But something told me I would recognize the college boy who got off the plane last night. And that something was the text he sent after I failed to check him in for his flight fast enough to allow him to board with the first group:
"B15? Were you even trying?"
I hadn't seen him since leaving him in Los Angeles in August. But it seems like only yesterday I was cleaning his room, stocking the refrigerator with food he will leave half-eaten in various places around the house, and listening to him complain about our holiday plans. Why would I make plans that force him to spend New Year's Eve with his family? What was I thinking?
I don't know what I was thinking. I haven't really had time to think about it. It's been a busy four months since I said goodbye and watched as he walked away across the USC campus.
The next few hours were long and a little weepy, and I wondered, what would life be like without him? Then he called to remind me he had left his goggles and swimsuit at home and wanted to get in the pool right way. Could I get to a sporting goods store and back to campus before my flight left?
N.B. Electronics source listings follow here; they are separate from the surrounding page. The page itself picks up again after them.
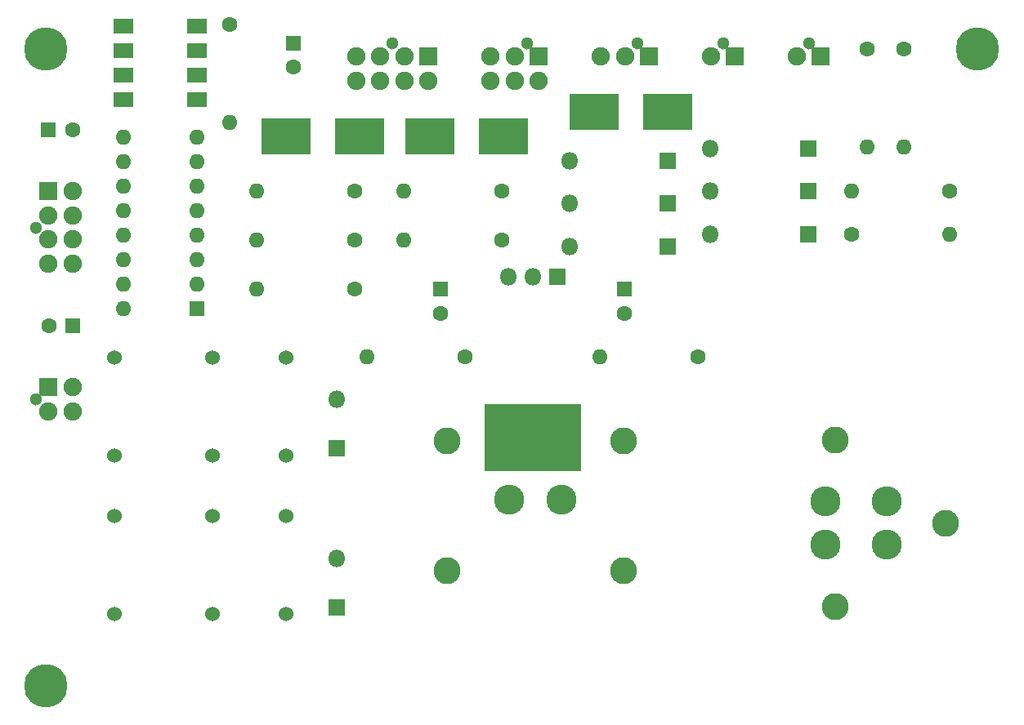
<source format=gbr>
G04 #@! TF.FileFunction,Soldermask,Top*
%FSLAX46Y46*%
G04 Gerber Fmt 4.6, Leading zero omitted, Abs format (unit mm)*
G04 Created by KiCad (PCBNEW 4.0.7) date 03/04/18 13:02:16*
%MOMM*%
%LPD*%
G01*
G04 APERTURE LIST*
%ADD10C,0.100000*%
%ADD11C,4.500000*%
%ADD12C,1.600000*%
%ADD13O,1.600000X1.600000*%
%ADD14R,1.800000X1.800000*%
%ADD15O,1.800000X1.800000*%
%ADD16R,1.900000X1.900000*%
%ADD17C,1.900000*%
%ADD18C,1.300000*%
%ADD19R,1.600000X1.600000*%
%ADD20C,2.790000*%
%ADD21C,3.120000*%
%ADD22R,10.000000X7.000000*%
%ADD23C,1.524000*%
%ADD24R,2.032000X1.524000*%
%ADD25R,5.080000X3.810000*%
G04 APERTURE END LIST*
D10*
D11*
X221996000Y-56388000D03*
D12*
X157480000Y-71120000D03*
D13*
X147320000Y-71120000D03*
D12*
X172720000Y-71120000D03*
D13*
X162560000Y-71120000D03*
D12*
X193040000Y-88265000D03*
D13*
X182880000Y-88265000D03*
D12*
X219075000Y-71120000D03*
D13*
X208915000Y-71120000D03*
D12*
X168910000Y-88265000D03*
D13*
X158750000Y-88265000D03*
D12*
X157480000Y-76200000D03*
D13*
X147320000Y-76200000D03*
D12*
X172720000Y-76200000D03*
D13*
X162560000Y-76200000D03*
D12*
X214376000Y-56388000D03*
D13*
X214376000Y-66548000D03*
D12*
X157480000Y-81280000D03*
D13*
X147320000Y-81280000D03*
D12*
X208915000Y-75565000D03*
D13*
X219075000Y-75565000D03*
D12*
X210566000Y-56388000D03*
D13*
X210566000Y-66548000D03*
D12*
X144526000Y-53848000D03*
D13*
X144526000Y-64008000D03*
D14*
X189865000Y-67945000D03*
D15*
X179705000Y-67945000D03*
D14*
X204470000Y-66675000D03*
D15*
X194310000Y-66675000D03*
D14*
X189865000Y-72390000D03*
D15*
X179705000Y-72390000D03*
D14*
X204470000Y-71120000D03*
D15*
X194310000Y-71120000D03*
D14*
X189865000Y-76835000D03*
D15*
X179705000Y-76835000D03*
D14*
X204470000Y-75565000D03*
D15*
X194310000Y-75565000D03*
D16*
X125730000Y-91440000D03*
D17*
X125730000Y-93940000D03*
X128230000Y-91440000D03*
X128230000Y-93940000D03*
D18*
X124390000Y-92690000D03*
D19*
X166370000Y-81280000D03*
D12*
X166370000Y-83780000D03*
D19*
X185420000Y-81280000D03*
D12*
X185420000Y-83780000D03*
D19*
X125730000Y-64770000D03*
D12*
X128230000Y-64770000D03*
D19*
X128270000Y-85090000D03*
D12*
X125770000Y-85090000D03*
D19*
X151130000Y-55753000D03*
D12*
X151130000Y-58253000D03*
D11*
X125476000Y-122428000D03*
X125476000Y-56388000D03*
D20*
X185315000Y-96980000D03*
X185315000Y-110490000D03*
X167005000Y-96980000D03*
D21*
X173435000Y-103090000D03*
X178885000Y-103090000D03*
D20*
X167005000Y-110490000D03*
D22*
X175895000Y-96670000D03*
D14*
X178435000Y-80010000D03*
D15*
X175895000Y-80010000D03*
X173355000Y-80010000D03*
D20*
X207264000Y-114187000D03*
X207264000Y-96887000D03*
D21*
X212594000Y-103312000D03*
X212594000Y-107762000D03*
X206244000Y-103312000D03*
X206244000Y-107762000D03*
D20*
X218694000Y-105537000D03*
D23*
X132588000Y-114935000D03*
X142748000Y-114935000D03*
X150368000Y-114935000D03*
X132588000Y-104775000D03*
X142748000Y-104775000D03*
X150368000Y-104775000D03*
X132588000Y-98552000D03*
X142748000Y-98552000D03*
X150368000Y-98552000D03*
X132588000Y-88392000D03*
X142748000Y-88392000D03*
X150368000Y-88392000D03*
D19*
X141097000Y-83312000D03*
D13*
X133477000Y-65532000D03*
X141097000Y-80772000D03*
X133477000Y-68072000D03*
X141097000Y-78232000D03*
X133477000Y-70612000D03*
X141097000Y-75692000D03*
X133477000Y-73152000D03*
X141097000Y-73152000D03*
X133477000Y-75692000D03*
X141097000Y-70612000D03*
X133477000Y-78232000D03*
X141097000Y-68072000D03*
X133477000Y-80772000D03*
X141097000Y-65532000D03*
X133477000Y-83312000D03*
D24*
X133477000Y-53975000D03*
X133477000Y-56515000D03*
X133477000Y-59055000D03*
X133477000Y-61595000D03*
X141097000Y-61595000D03*
X141097000Y-59055000D03*
X141097000Y-56515000D03*
X141097000Y-53975000D03*
D16*
X205740000Y-57150000D03*
D17*
X203240000Y-57150000D03*
D18*
X204490000Y-55810000D03*
D16*
X187960000Y-57150000D03*
D17*
X185460000Y-57150000D03*
X182960000Y-57150000D03*
D18*
X186710000Y-55810000D03*
D16*
X176530000Y-57150000D03*
D17*
X174030000Y-57150000D03*
X171530000Y-57150000D03*
X176530000Y-59650000D03*
X174030000Y-59650000D03*
X171530000Y-59650000D03*
D18*
X175280000Y-55810000D03*
D16*
X165100000Y-57150000D03*
D17*
X162600000Y-57150000D03*
X160100000Y-57150000D03*
X157600000Y-57150000D03*
X165100000Y-59650000D03*
X162600000Y-59650000D03*
X160100000Y-59650000D03*
X157600000Y-59650000D03*
D18*
X161350000Y-55810000D03*
D16*
X125730000Y-71120000D03*
D17*
X125730000Y-73620000D03*
X125730000Y-76120000D03*
X125730000Y-78620000D03*
X128230000Y-71120000D03*
X128230000Y-73620000D03*
X128230000Y-76120000D03*
X128230000Y-78620000D03*
D18*
X124390000Y-74870000D03*
D25*
X189865000Y-62865000D03*
X182245000Y-62865000D03*
X172847000Y-65405000D03*
X165227000Y-65405000D03*
X157988000Y-65405000D03*
X150368000Y-65405000D03*
D14*
X155575000Y-97790000D03*
D15*
X155575000Y-92710000D03*
D14*
X155575000Y-114300000D03*
D15*
X155575000Y-109220000D03*
D16*
X196850000Y-57150000D03*
D17*
X194350000Y-57150000D03*
D18*
X195600000Y-55810000D03*
M02*

</source>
There were a million little logistics to iron out when I returned home. There were care packages, financial aid details, requests for money. There were navigation glitches and more care packages and requests for more money. It was almost Thanksgiving before I started to think of him as "not here." He wouldn't be coming home; air fare was too expensive. What will you eat? I asked him.
He told me not to worry. His Dickensian childhood had left him well prepared for such hardship.
"I spent my entire childhood scrabbling through the refrigerator searching for unexpired food," he said.
Oh god. It is the saddest thing ever. It is impossible to number all of the ways in which I have failed him. But I know it's at least 15.